UK: letter to minister on proposed social media blackouts
25 Aug 2011
Dear Home Secretary,
We are writing to you regarding discussions scheduled to take place between the Government and some social network and communications providers following the recent civil unrest.
We noted the Prime Minister's suggestion that the Government will "look at whether it would be right to stop people communicating via these websites and services when we know they are plotting violence, disorder and criminality". We believe that Twitter, Research in Motion and Facebook have been invited to meet you to discuss this issue.
As you know, there is existing legislation regulating the interception and disclosure of communications information, the use of communications evidence by law enforcement and restrictions on people's use of communications technology.

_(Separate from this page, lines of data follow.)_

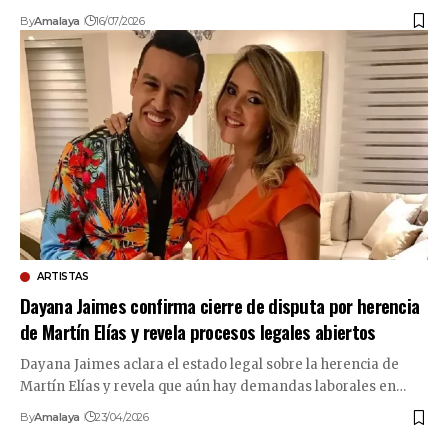
By
Amalaya
16/07/2026
ARTISTAS
Dayana Jaimes confirma cierre de disputa por herencia
de Martín Elías y revela procesos legales abiertos
Dayana Jaimes aclara el estado legal sobre la herencia de
Martín Elías y revela que aún hay demandas laborales en…
By
Amalaya
23/04/2026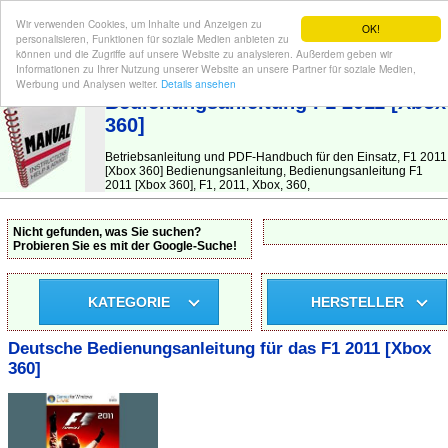
Wir verwenden Cookies, um Inhalte und Anzeigen zu
OK!
personalisieren, Funktionen für soziale Medien anbieten zu
können und die Zugriffe auf unsere Website zu analysieren. Außerdem geben wir
Informationen zu Ihrer Nutzung unserer Website an unsere Partner für soziale Medien,
BEDIENUNGSANLEITUNG
| Hier finden Sie die deutsche Anleitung!
Werbung und Analysen weiter.
Details ansehen
Bedienungsanleitung F1 2011 [Xbox
360]
Betriebsanleitung und PDF-Handbuch für den Einsatz, F1 2011
[Xbox 360] Bedienungsanleitung, Bedienungsanleitung F1
2011 [Xbox 360], F1, 2011, Xbox, 360,
Nicht gefunden, was Sie suchen?
Probieren Sie es mit der Google-Suche!
KATEGORIE
HERSTELLER
Deutsche Bedienungsanleitung für das F1 2011 [Xbox
360]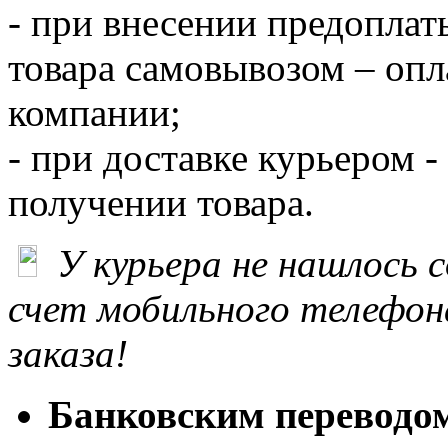
- при внесении предоплат
товара самовывозом – опл
компании;
- при доставке курьером -
получении товара.
У курьера не нашлось 
счет мобильного телефон
заказа!
Банковским переводо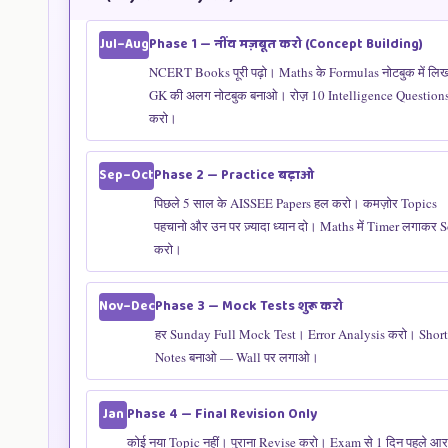
🌎 Social
Phase 1 — नींव मज़बूत करो (Concept Building)
Jul–Aug
25
75
History/Geography
Studies
NCERT Books पूरी पढ़ो। Maths के Formulas नोटबुक में लि
GK की अलग नोटबुक बनाओ। रोज़ 10 Intelligence Question
🧠
करो।
25
25
Reasoning
Intelligence
Phase 2 — Practice बढ़ाओ
Sep–Oct
📖 English
25
25
Grammar/Compre
पिछले 5 साल के AISSEE Papers हल करो। कमज़ोर Topics
400
पहचानो और उन पर ज़्यादा ध्यान दो। Maths में Timer लगाकर 
कुल
150
180 मिनट
Marks
करो।
Qualifying:
Phase 3 — Mock Tests शुरू करो
हर Subject में न्यूनतम 25% + Aggregate 40%। SC/
Nov–Dec
⚠️
No Negative Marking!
लिए Relative Merit।
हर Sunday Full Mock Test। Error Analysis करो। Short
Notes बनाओ — Wall पर लगाओ।
Phase 4 — Final Revision Only
Jan
कोई नया Topic नहीं। पुराना Revise करो। Exam से 1 दिन पहले आर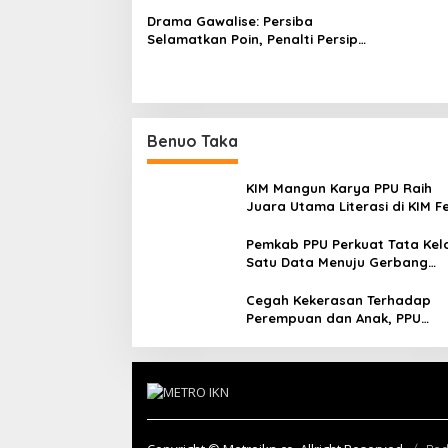
Drama Gawalise: Persiba
Selamatkan Poin, Penalti Persipal
Gagal di Menit Akhir
Benuo Taka
KIM Mangun Karya PPU Raih
Juara Utama Literasi di KIM F
2025, Angkat Budaya Paser k
Panggung Nasional
Pemkab PPU Perkuat Tata Kel
Satu Data Menuju Gerbang
Nusantara yang Terpadu
Cegah Kekerasan Terhadap
Perempuan dan Anak, PPU
Perkuat Sinergi Lintas Sektor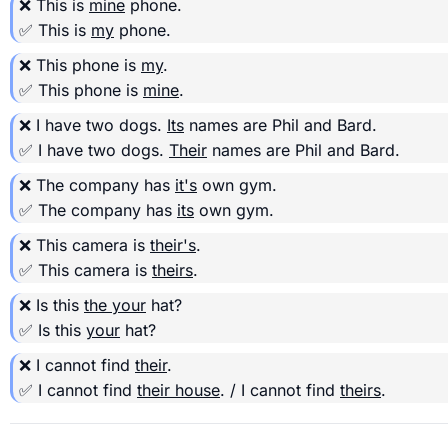
❌ This is
mine
phone.
✅ This is
my
phone.
❌ This phone is
my
.
✅ This phone is
mine
.
❌ I have two dogs.
Its
names are Phil and Bard.
✅ I have two dogs.
Their
names are Phil and Bard.
❌ The company has
it's
own gym.
✅ The company has
its
own gym.
❌ This camera is
their's
.
✅ This camera is
theirs
.
❌ Is this
the your
hat?
✅ Is this
your
hat?
❌ I cannot find
their
.
✅ I cannot find
their house
. / I cannot find
theirs
.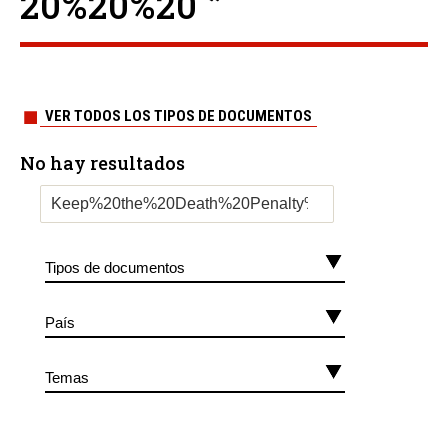
20%20%20 ”
VER TODOS LOS TIPOS DE DOCUMENTOS
No hay resultados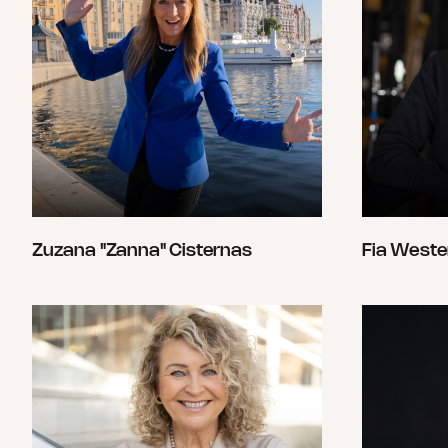
Zuzana "Zanna" Cisternas
Fia Weste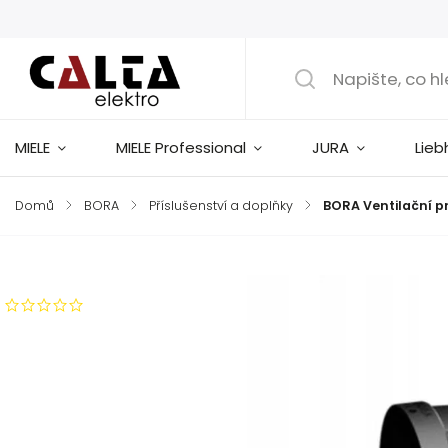
MIELE
MIELE Professional
JURA
Lieb
Domů
/
BORA
/
Příslušenství a doplňky
/
BORA Ventilační p
Značka:
Bora
Neohodnoceno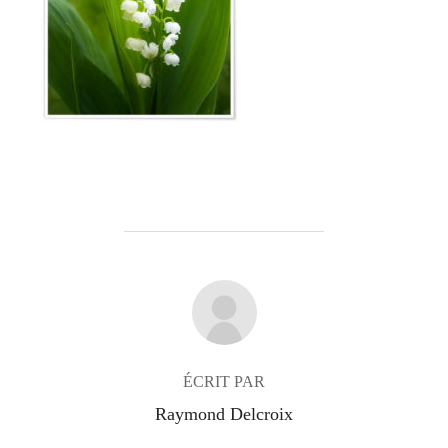
AUTEUR DE LA PUBLICATION
ÉCRIT PAR
Raymond Delcroix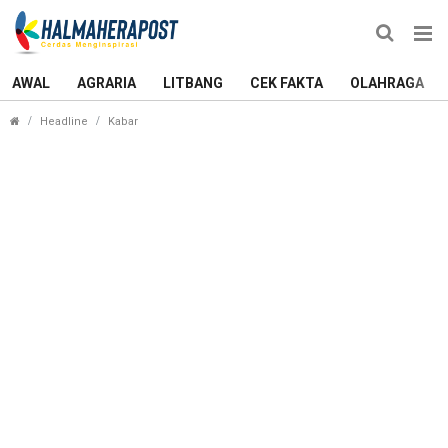
AWAL
AGRARIA
LITBANG
CEK FAKTA
OLAHRAGA
Komunitas Republik Basedu Bedah Rumah Milik Se
Headline
Kabar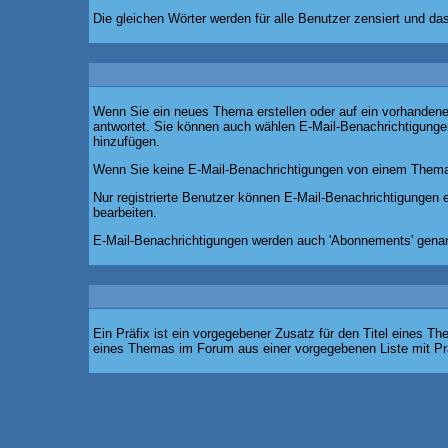
Die gleichen Wörter werden für alle Benutzer zensiert und d
Wenn Sie ein neues Thema erstellen oder auf ein vorhandene
antwortet. Sie können auch wählen E-Mail-Benachrichtigungen
hinzufügen.
Wenn Sie keine E-Mail-Benachrichtigungen von einem Thema 
Nur registrierte Benutzer können E-Mail-Benachrichtigungen
bearbeiten.
E-Mail-Benachrichtigungen werden auch 'Abonnements' genan
Ein Präfix ist ein vorgegebener Zusatz für den Titel eines T
eines Themas im Forum aus einer vorgegebenen Liste mit Pr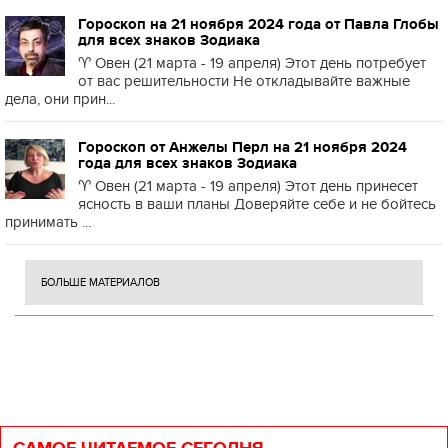
Гороскоп на 21 ноября 2024 года от Павла Глобы
для всех знаков Зодиака
♈️ Овен (21 марта - 19 апреля) Этот день потребует
от вас решительности Не откладывайте важные
дела, они прин...
Гороскоп от Анжелы Перл на 21 ноября 2024
года для всех знаков Зодиака
♈️ Овен (21 марта - 19 апреля) Этот день принесет
ясность в ваши планы Доверяйте себе и не бойтесь
принимать ...
БОЛЬШЕ МАТЕРИАЛОВ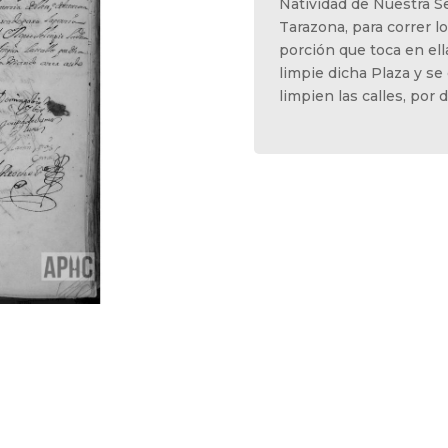
Natividad de Nuestra Se
Tarazona, para correr lo
porción que toca en el
limpie dicha Plaza y se
limpien las calles, por d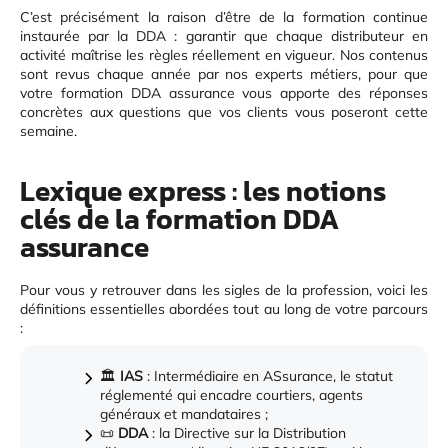
C’est précisément la raison d’être de la formation continue
instaurée par la DDA : garantir que chaque distributeur en
activité maîtrise les règles réellement en vigueur. Nos contenus
sont revus chaque année par nos experts métiers, pour que
votre formation DDA assurance vous apporte des réponses
concrètes aux questions que vos clients vous poseront cette
semaine.
Lexique express : les notions
clés de la formation DDA
assurance
Pour vous y retrouver dans les sigles de la profession, voici les
définitions essentielles abordées tout au long de votre parcours
:
🏛️
IAS
: Intermédiaire en ASsurance, le statut
réglementé qui encadre courtiers, agents
généraux et mandataires ;
📜
DDA
: la Directive sur la Distribution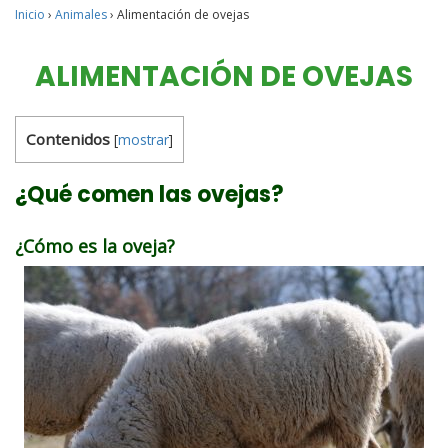
Inicio
›
Animales
›
Alimentación de ovejas
ALIMENTACIÓN DE OVEJAS
Contenidos
[
mostrar
]
¿Qué comen las ovejas?
¿Cómo es la oveja?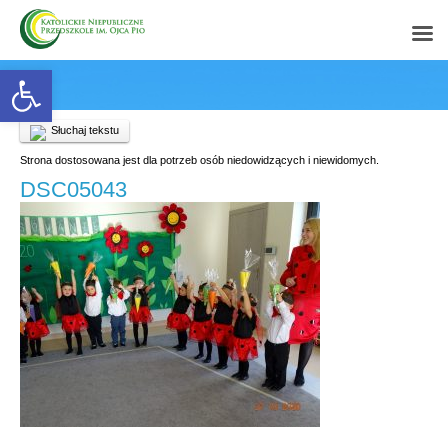
Open toolbar
Słuchaj tekstu
Strona dostosowana jest dla potrzeb osób niedowidzących i niewidomych.
DSC05043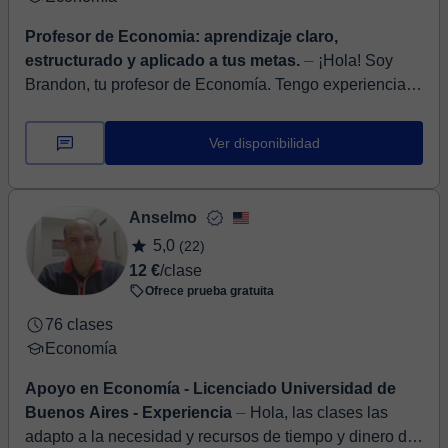
Profesor de Economia: aprendizaje claro,
estructurado y aplicado a tus metas.
⏤ ¡Hola! Soy
Brandon, tu profesor de Economía. Tengo experiencia
enseñando de manera presencial y virtual, y mi objetivo
es ayudarte a comprender la eco...
Ver disponibilidad
Anselmo
5,0
(22)
12 €
/clase
Ofrece prueba gratuita
76 clases
Economía
Apoyo en Economía - Licenciado Universidad de
Buenos Aires - Experiencia
⏤ Hola, las clases las
adapto a la necesidad y recursos de tiempo y dinero del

It is reasonable to review the existing legal regime to ensure that it appropriately fits new technologies. However, turning off, restricting or monitoring people's communications networks are matters that require extreme care and open, detailed deliberation.
We are very concerned that new measures, made in good faith but in a heated political environment, will overextend powers in ways that would be susceptible to abuse, restrict legitimate, free communication and expression and undermine people's privacy. This is especially so if proposals involve unaccountable voluntary arrangements between law enforcement and communications providers.
It is essential that any review of regulations covering communications networks happens through a public consultation, with full details of meetings between the Government and social network platforms made public as soon as possible. This should involve a genuine multi-stakeholder process that includes not only thecommunications providers but groups representing broader citizens' interests such as freedom of expression and privacy.
We would like to request a meeting to discuss these issues, and look forward to engaging with you further.